● **Your tasks**:
1/ According to the wetland restoration post, what is one of the most widely used methods for restoring degraded wetlands?
2/ Copy word for word the stretch of the wetland restoration post from "With Plant Conservation" through "on wetland restoration.".
3/ Decide whether each statement agrees with the wetland restoration post: (a) wetlands are among the most threatened types of ecosystems; (b) the outcomes of wetland restoration efforts have been predicted with much success; (c) leaf size is given as an example of a trait for abiotic filtering. Answer yes or no for each, and quote the deciding words from the post.

Page excerpt START

With Plant Conservation Day in mind, Samantha Dawson’s post discusses characteristics of wetland plants and her new paper, Plant traits of propagule banks and standing vegetation reveal flooding alleviates impacts of agriculture on wetland restoration.
Many of the world’s wetlands are highly degraded and they are one of the most threatened types of ecosystems. To attempt to halt or reverse this trend, there are lots of small and large restoration projects underway in many places. One of the most widely-used restoration methods is to re-introduce flooding to degraded wetlands, with the idea that if you provide water, the plants that were there before will return. Unfortunately, we haven’t had much success predicting the outcome of these restoration efforts and we do not always understand why restoration succeeds or fails.
Wetland plants, which are the focus for restoration, have similar traits (plant characteristics) around the world. We conceptualise plant communities assembling by species passing through a set of filters that select for specific traits. Different traits allow plants to get to suitable sites (dispersal filtering; e.g. seed size, dispersal method), survive environmental conditions there (abiotic filtering; e.g. roots that can tolerate flooding) and survive alongside other plants in the community (biotic filtering; e.g. leaf size, plant height). Imagining it another way, the final plant community is like those few bakers that make it to the last rounds of the Great British Bake Off. To get there, these contestants are first selected from a mass of applicants (dispersal filter), they then undergo interviews and screen tests while baking to see if they can cope with the pressures of filming (abiotic filter) and finally, compete against each other to make it to those last rounds (biotic filter). If we can understand how these filters are affecting plant traits in restoring wetlands (or the selection of bakers) we may be able to predict and manage restoration more effectively (or figure out who will make the final rounds of Bake Off!). Trying to figure out which filter is doing what in a plant community, however, can be difficult as several filters are acting at once and the same trait might allow a plant to pass different filters.

Page excerpt END
Dataset START

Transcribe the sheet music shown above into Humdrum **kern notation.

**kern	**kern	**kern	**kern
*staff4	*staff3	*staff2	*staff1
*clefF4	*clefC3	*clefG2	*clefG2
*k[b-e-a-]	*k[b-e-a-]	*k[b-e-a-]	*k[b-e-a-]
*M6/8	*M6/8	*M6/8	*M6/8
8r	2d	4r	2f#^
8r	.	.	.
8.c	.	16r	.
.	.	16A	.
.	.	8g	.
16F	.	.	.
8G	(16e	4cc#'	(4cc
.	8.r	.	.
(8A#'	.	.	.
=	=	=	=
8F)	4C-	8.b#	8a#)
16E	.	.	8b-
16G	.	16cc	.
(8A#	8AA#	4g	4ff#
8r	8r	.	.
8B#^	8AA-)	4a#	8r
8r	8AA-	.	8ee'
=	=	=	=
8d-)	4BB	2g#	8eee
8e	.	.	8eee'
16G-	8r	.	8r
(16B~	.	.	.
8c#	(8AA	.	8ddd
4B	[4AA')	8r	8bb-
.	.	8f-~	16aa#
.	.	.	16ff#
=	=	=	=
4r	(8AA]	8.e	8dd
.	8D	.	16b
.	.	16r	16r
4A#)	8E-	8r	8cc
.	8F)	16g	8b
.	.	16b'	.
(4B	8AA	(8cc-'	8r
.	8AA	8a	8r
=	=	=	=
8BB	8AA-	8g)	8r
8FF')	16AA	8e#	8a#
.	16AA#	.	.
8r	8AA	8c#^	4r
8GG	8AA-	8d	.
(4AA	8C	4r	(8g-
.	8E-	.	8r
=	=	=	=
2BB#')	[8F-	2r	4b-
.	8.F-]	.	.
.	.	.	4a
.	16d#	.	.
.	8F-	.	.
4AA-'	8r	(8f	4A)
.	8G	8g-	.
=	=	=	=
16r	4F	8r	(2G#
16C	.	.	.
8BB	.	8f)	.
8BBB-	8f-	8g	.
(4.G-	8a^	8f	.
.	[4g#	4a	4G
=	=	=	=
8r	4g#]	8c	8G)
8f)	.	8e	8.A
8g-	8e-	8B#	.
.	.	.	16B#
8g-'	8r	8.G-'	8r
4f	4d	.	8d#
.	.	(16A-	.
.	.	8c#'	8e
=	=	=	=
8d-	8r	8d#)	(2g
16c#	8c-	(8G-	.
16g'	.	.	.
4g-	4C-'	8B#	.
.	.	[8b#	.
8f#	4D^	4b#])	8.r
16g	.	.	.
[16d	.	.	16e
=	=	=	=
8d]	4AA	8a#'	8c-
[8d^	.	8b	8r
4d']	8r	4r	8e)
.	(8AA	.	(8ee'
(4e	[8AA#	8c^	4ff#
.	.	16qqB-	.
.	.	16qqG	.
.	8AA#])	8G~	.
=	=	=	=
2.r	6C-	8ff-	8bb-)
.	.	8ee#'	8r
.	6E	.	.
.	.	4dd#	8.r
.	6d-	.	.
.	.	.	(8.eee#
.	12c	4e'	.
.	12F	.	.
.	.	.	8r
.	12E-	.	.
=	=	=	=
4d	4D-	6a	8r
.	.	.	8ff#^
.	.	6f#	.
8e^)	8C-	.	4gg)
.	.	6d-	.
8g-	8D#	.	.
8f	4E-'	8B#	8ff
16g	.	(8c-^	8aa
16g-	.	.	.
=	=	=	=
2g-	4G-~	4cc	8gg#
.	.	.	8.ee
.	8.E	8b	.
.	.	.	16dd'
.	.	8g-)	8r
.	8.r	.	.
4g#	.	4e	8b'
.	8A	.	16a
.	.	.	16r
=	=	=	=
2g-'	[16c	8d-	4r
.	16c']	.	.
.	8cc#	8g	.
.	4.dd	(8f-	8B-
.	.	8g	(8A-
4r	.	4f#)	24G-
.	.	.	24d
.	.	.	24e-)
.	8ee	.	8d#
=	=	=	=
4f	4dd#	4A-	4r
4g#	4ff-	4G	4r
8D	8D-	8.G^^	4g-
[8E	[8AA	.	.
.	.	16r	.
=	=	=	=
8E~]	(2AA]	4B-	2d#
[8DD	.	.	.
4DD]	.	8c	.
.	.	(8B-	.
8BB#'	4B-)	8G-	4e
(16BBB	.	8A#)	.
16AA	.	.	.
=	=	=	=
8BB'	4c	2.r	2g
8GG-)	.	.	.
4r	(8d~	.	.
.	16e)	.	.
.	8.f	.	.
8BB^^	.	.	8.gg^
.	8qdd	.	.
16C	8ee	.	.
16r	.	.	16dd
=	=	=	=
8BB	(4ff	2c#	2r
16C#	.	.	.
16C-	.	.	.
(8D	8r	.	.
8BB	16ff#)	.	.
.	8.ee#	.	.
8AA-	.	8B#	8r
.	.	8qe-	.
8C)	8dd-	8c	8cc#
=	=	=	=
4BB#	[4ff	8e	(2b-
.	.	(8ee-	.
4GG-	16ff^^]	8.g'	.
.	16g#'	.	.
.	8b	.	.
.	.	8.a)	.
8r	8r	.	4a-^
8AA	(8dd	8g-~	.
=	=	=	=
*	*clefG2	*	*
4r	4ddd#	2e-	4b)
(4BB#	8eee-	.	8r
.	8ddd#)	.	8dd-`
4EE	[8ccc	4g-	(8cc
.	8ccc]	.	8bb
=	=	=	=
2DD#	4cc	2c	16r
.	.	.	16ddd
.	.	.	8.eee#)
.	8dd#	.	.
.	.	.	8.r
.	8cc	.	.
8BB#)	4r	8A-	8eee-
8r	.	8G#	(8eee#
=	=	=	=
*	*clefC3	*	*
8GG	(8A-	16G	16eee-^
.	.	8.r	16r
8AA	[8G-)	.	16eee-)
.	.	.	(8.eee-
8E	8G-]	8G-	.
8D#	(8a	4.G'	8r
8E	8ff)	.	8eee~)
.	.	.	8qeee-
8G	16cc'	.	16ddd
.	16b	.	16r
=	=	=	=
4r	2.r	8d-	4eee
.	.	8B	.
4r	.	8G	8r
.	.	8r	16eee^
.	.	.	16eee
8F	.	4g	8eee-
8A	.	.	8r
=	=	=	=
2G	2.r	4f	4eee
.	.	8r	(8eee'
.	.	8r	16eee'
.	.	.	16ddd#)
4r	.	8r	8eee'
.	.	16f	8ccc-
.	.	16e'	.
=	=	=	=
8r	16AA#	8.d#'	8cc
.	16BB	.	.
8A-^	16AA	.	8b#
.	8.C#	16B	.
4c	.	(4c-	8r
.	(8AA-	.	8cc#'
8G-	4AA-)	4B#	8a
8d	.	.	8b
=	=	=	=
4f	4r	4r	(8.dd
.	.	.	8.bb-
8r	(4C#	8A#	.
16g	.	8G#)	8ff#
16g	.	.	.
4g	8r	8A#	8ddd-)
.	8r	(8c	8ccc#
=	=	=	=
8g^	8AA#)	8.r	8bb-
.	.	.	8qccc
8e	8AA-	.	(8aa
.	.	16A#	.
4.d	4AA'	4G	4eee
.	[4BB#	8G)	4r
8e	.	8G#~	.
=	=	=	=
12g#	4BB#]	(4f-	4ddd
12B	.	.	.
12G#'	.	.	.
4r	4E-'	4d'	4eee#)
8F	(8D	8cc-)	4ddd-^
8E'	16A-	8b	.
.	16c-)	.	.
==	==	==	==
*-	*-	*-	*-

Dataset END

● **Solutions by task**:
1/ Re-introducing flooding to degraded wetlands.

2/
With Plant Conservation Day in mind, Samantha Dawson’s post discusses characteristics of wetland plants and her new paper, Plant traits of propagule banks and standing vegetation reveal flooding alleviates impacts of agriculture on wetland restoration.

3/
(a) Yes: "they are one of the most threatened types of ecosystems."
(b) No: "we haven’t had much success predicting the outcome of these restoration efforts."
(c) No: "biotic filtering; e.g. leaf size, plant height."